Observation of pseudogap in Cr_{1-x}Y_xN magnetic alloy and its impact on the Seebeck coefficient by ab-initio calculations

TL;DR

This study investigates the thermoelectric properties of the Cr_{1-x}Y_xN alloy using ab-initio calculations, revealing the importance of pseudogaps and Fermi level positioning for high Seebeck coefficients and thermoelectric efficiency.

Contribution

First detailed ab-initio analysis of Cr_{1-x}Y_xN alloy's thermoelectric properties, highlighting the role of pseudogaps and magnetic effects in optimizing performance.

Findings

Presence of pseudogaps correlates with high Seebeck coefficient.

Small indirect energy gaps observed at x=0.5.

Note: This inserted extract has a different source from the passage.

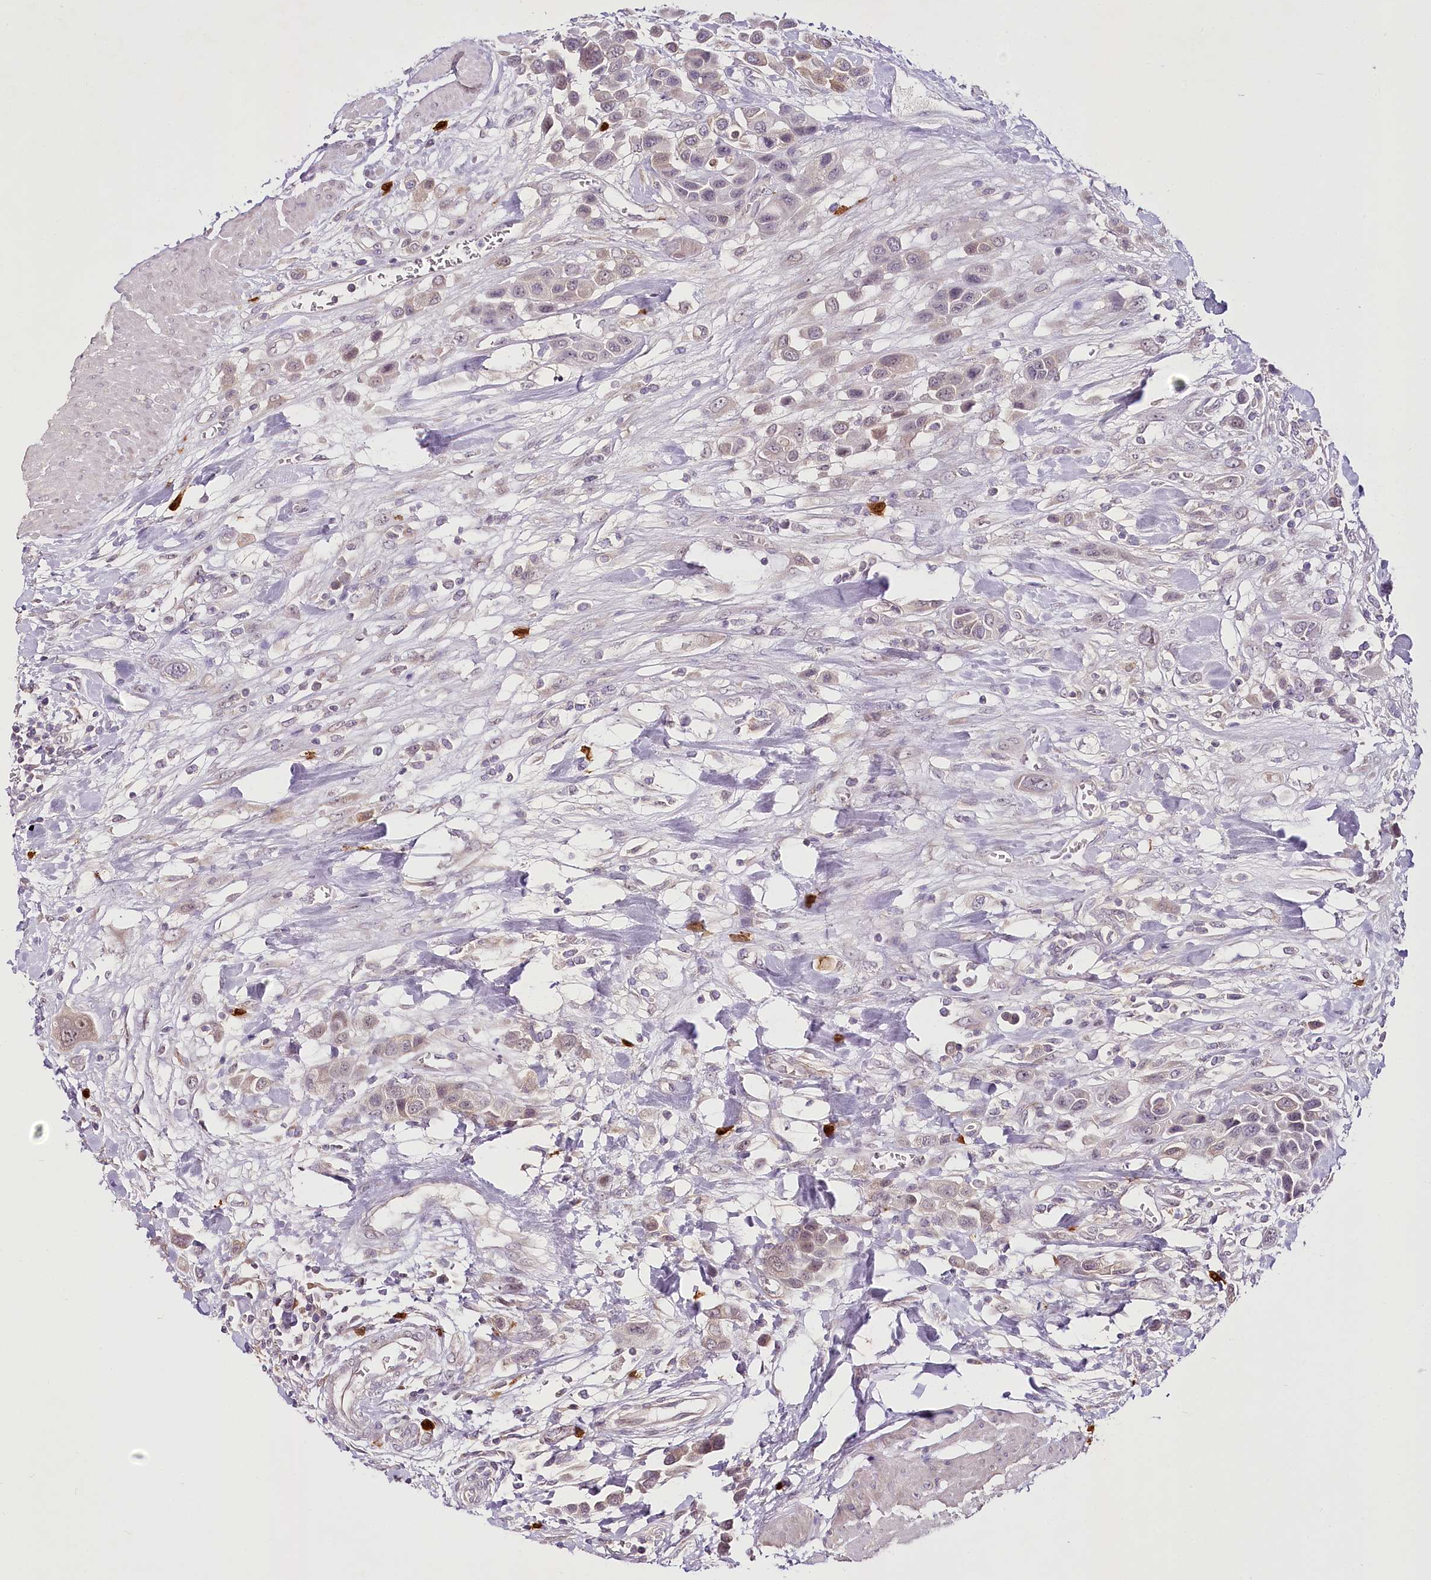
{"staining": {"intensity": "negative", "quantity": "none", "location": "none"}, "tissue": "urothelial cancer", "cell_type": "Tumor cells", "image_type": "cancer", "snomed": [{"axis": "morphology", "description": "Urothelial carcinoma, High grade"}, {"axis": "topography", "description": "Urinary bladder"}], "caption": "Tumor cells show no significant protein positivity in urothelial carcinoma (high-grade).", "gene": "VWA5A", "patient": {"sex": "male", "age": 50}}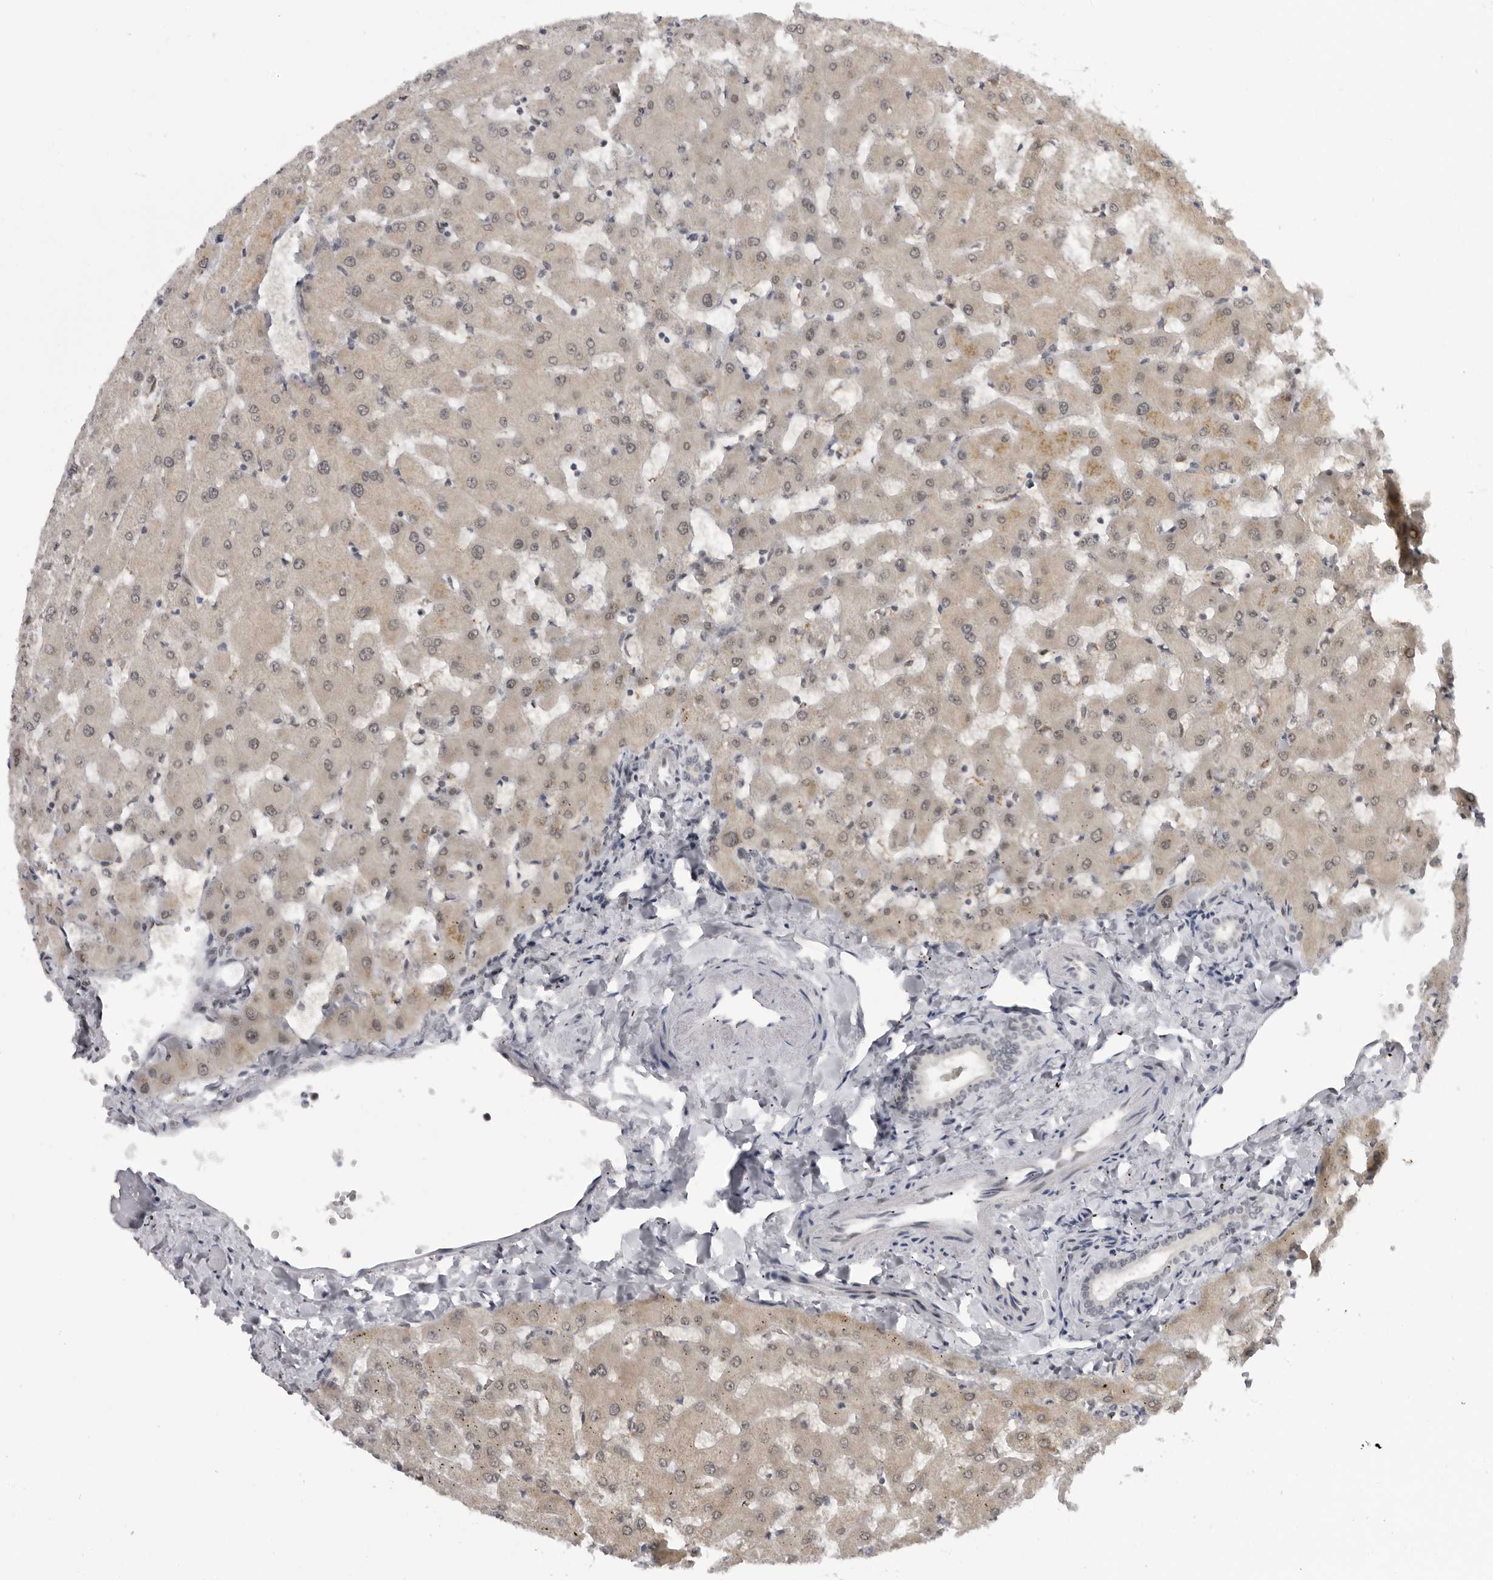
{"staining": {"intensity": "negative", "quantity": "none", "location": "none"}, "tissue": "liver", "cell_type": "Cholangiocytes", "image_type": "normal", "snomed": [{"axis": "morphology", "description": "Normal tissue, NOS"}, {"axis": "topography", "description": "Liver"}], "caption": "Immunohistochemistry (IHC) of unremarkable human liver demonstrates no positivity in cholangiocytes. (Brightfield microscopy of DAB immunohistochemistry at high magnification).", "gene": "ALPK2", "patient": {"sex": "female", "age": 63}}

Magnetic structure influences electronic properties.

Abstract

Thermoelectric materials require high electronic conductivity and low thermal conductivity. CrN has been shown to have low phononic thermal conductivity, making it a potential candidate for thermoelectric applications. In addition, similarities have been observed between YN and ScN suggesting that the CrYN alloy may have interesting thermoelectric properties. As CrYN has not been studied in detail at the level of thermoelectric properties, the first study on CrYN alloy of Seebeck coefficient and zT figure of merit is proposed in this study. For this purpose, cubic special quasirandom structures were constructed at values of x = 0.25, 0.5 and 0.75 in the alloy Cr_{1-x}Y_xN starting from different magnetic structures. After analyzing lattice parameters, Cr magnetic moments, octahedron deformation, second neighbors distribution around metals, density of states and band structures, it was concluded that to obtain high values of Seebeck coefficient and zT, it is necessary the presence of a pseudo gap in both spin channels and it is also necessary that the Fermi level is on a steep decreasing slope of number of states, since due to Motts approximation, the value of this slope is proportional to the Seebeck coefficient. Density of states of all the structures shows a metallic behavior. In structures with x=0.5, the presence of small indirect energy gaps is observed. Although no structure retains the initial magnetic configuration, there is a possible influence of this on the electronic structure. Considerable deformations in octahedra can suppress thermoelectric properties.